→ Work item
Among the entries that follow, some lines contain the word "durant". Show all of them.

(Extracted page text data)
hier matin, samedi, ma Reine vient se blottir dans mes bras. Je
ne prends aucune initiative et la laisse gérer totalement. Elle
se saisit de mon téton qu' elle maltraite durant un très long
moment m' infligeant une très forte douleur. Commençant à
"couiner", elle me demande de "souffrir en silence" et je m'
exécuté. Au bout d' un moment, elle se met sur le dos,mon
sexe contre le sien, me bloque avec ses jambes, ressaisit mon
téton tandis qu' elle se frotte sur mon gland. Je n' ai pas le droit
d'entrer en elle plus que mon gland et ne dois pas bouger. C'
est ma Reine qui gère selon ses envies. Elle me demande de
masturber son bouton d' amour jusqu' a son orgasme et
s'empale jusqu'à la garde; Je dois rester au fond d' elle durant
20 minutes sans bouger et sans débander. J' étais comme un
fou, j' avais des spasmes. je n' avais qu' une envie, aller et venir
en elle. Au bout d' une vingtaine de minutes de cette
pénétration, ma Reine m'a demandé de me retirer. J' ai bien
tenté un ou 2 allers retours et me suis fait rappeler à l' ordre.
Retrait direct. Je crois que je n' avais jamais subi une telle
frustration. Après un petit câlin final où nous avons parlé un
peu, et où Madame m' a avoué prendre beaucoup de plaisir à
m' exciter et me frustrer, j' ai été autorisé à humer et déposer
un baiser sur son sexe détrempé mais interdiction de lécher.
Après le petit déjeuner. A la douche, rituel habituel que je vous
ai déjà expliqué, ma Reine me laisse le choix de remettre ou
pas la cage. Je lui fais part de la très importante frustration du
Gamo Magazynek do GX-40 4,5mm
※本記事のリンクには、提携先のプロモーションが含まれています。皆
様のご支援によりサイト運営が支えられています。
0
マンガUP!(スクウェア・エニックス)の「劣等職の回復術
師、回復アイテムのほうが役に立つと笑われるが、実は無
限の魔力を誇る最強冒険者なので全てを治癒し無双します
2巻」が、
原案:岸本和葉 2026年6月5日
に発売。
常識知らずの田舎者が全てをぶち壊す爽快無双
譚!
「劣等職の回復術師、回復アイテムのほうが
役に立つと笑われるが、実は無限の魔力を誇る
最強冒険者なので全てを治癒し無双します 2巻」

→ Answer for this exercise
se saisit de mon téton qu' elle maltraite durant un très long
s'empale jusqu'à la garde; Je dois rester au fond d' elle durant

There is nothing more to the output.